Individual Submission Summary
Share...

Direct link:

Racial Becomings: Materialism and Bergson in Spanish America, 1870-1920

Sat, May 28, 2:30 to 4:00pm, TBA

Abstract

The important role that Bergson played among Spanish American intellectuals during the first half of the twentieth century has been poorly understood. The publication of Creative Evolution in 1907 offered intellectuals and scientists in Latin America the possibility to change some of the racial ideas that, over time, were connected with racial determinism and excessive materialism. Since Darwinian evolutionary theory could not posit exactly how heredity worked, and because the new evidence provided by genetics raised questions about the workings of natural selection, Bergson provided an explanation that introduced a new way to understand evolutionary continuity. According to this, all forms of life, including human, were related to the élan vital and not merely to the materialist and deterministic forces that had resulted from an understanding of natural selection in a mechanistic way.
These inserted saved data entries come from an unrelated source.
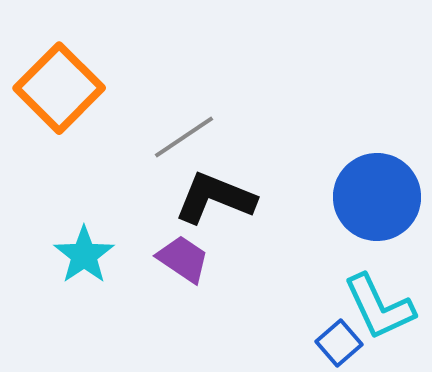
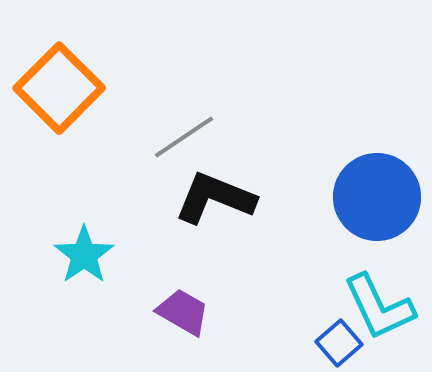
purple trapezoid: moved 53 px down; rotated 4 degrees counterclockwise
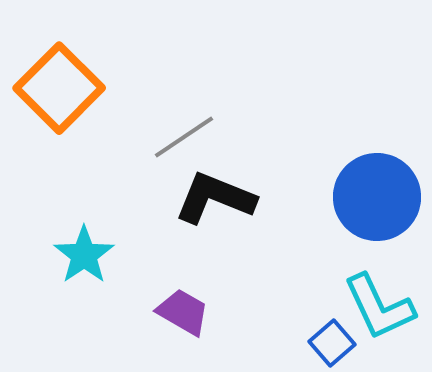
blue square: moved 7 px left
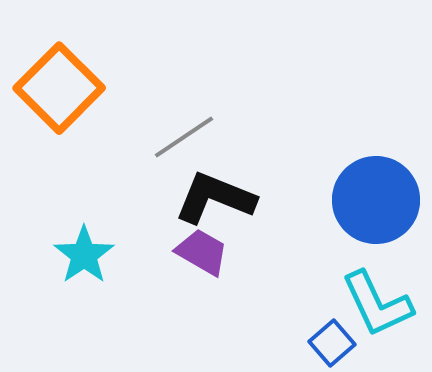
blue circle: moved 1 px left, 3 px down
cyan L-shape: moved 2 px left, 3 px up
purple trapezoid: moved 19 px right, 60 px up
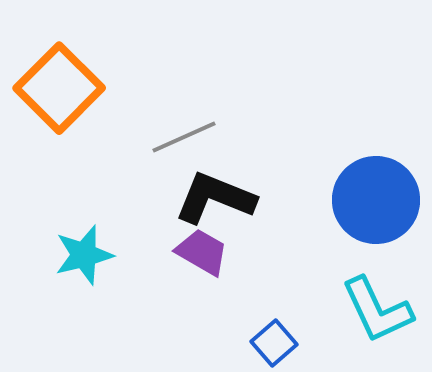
gray line: rotated 10 degrees clockwise
cyan star: rotated 20 degrees clockwise
cyan L-shape: moved 6 px down
blue square: moved 58 px left
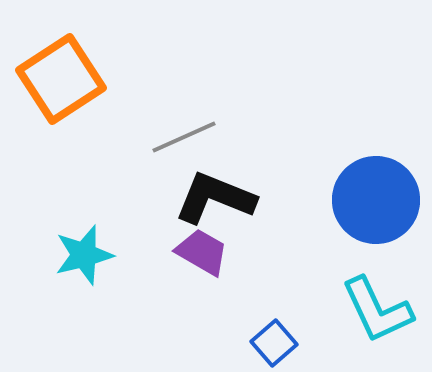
orange square: moved 2 px right, 9 px up; rotated 12 degrees clockwise
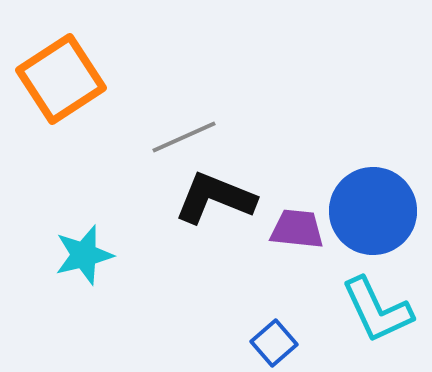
blue circle: moved 3 px left, 11 px down
purple trapezoid: moved 95 px right, 23 px up; rotated 24 degrees counterclockwise
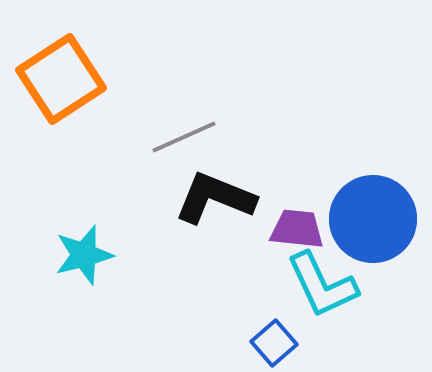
blue circle: moved 8 px down
cyan L-shape: moved 55 px left, 25 px up
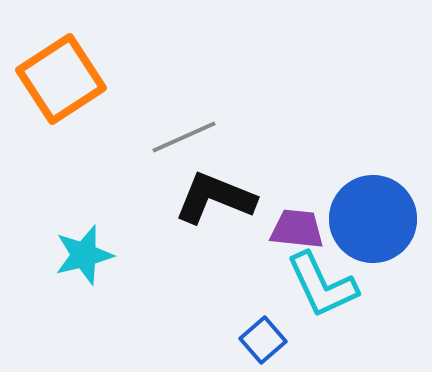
blue square: moved 11 px left, 3 px up
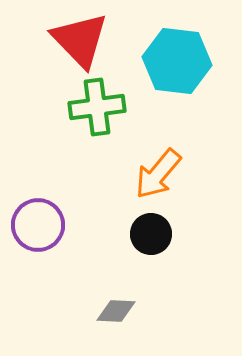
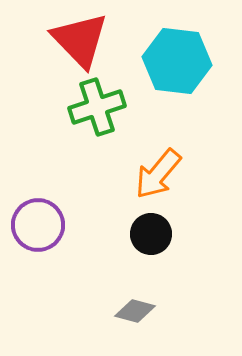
green cross: rotated 10 degrees counterclockwise
gray diamond: moved 19 px right; rotated 12 degrees clockwise
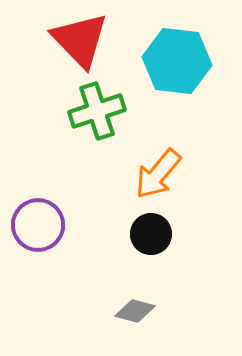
green cross: moved 4 px down
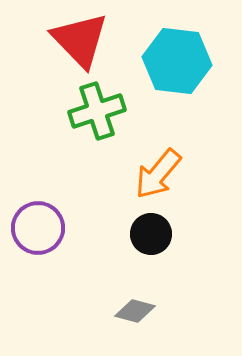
purple circle: moved 3 px down
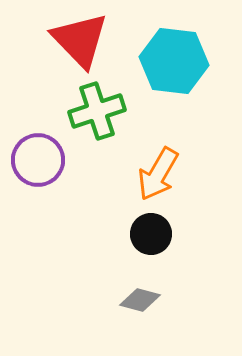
cyan hexagon: moved 3 px left
orange arrow: rotated 10 degrees counterclockwise
purple circle: moved 68 px up
gray diamond: moved 5 px right, 11 px up
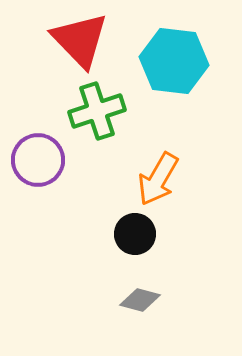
orange arrow: moved 5 px down
black circle: moved 16 px left
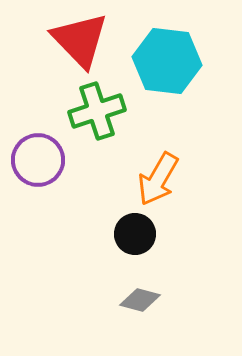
cyan hexagon: moved 7 px left
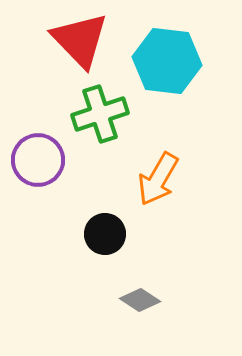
green cross: moved 3 px right, 3 px down
black circle: moved 30 px left
gray diamond: rotated 18 degrees clockwise
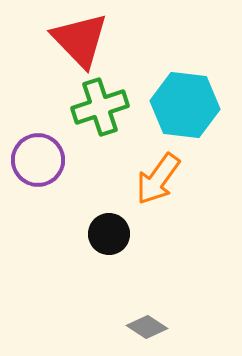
cyan hexagon: moved 18 px right, 44 px down
green cross: moved 7 px up
orange arrow: rotated 6 degrees clockwise
black circle: moved 4 px right
gray diamond: moved 7 px right, 27 px down
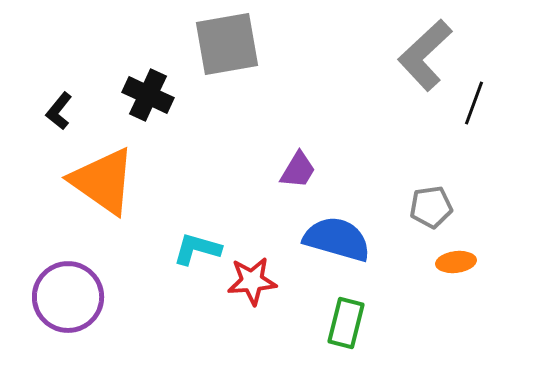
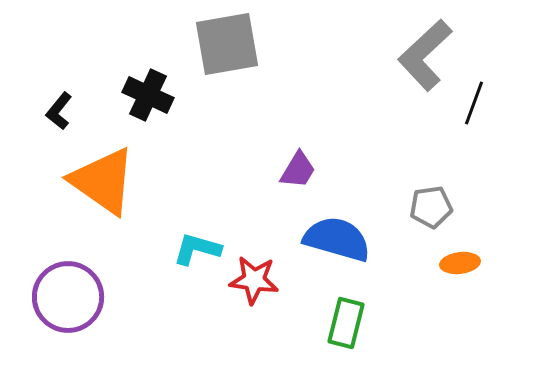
orange ellipse: moved 4 px right, 1 px down
red star: moved 2 px right, 1 px up; rotated 12 degrees clockwise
Philosophically this made possible a return to vitalism, an approach that had been important in the first half of the nineteenth century through Romanticism and then renewed at the end of that century by the reception of Nietzsche’s work. Elizabeth Grosz has dealt with these issues in her book The Nick of Time: Politics, Evolution, and the Untimely, published in 2004, but in it there is no reference to the historical dimension that these philosophical concerns had over time. In this essay, Novoa analyzes how the philosophical connections made by Grosz were the historical realities of intellectuals in Spanish America by the first half of the 20th century. Moreover, Novoa emphasizes how racial ideas were important in the development of Bergsonism during that era, and how a new conception of philosophy and humanism emerged from the reception of Bergson’s ideas.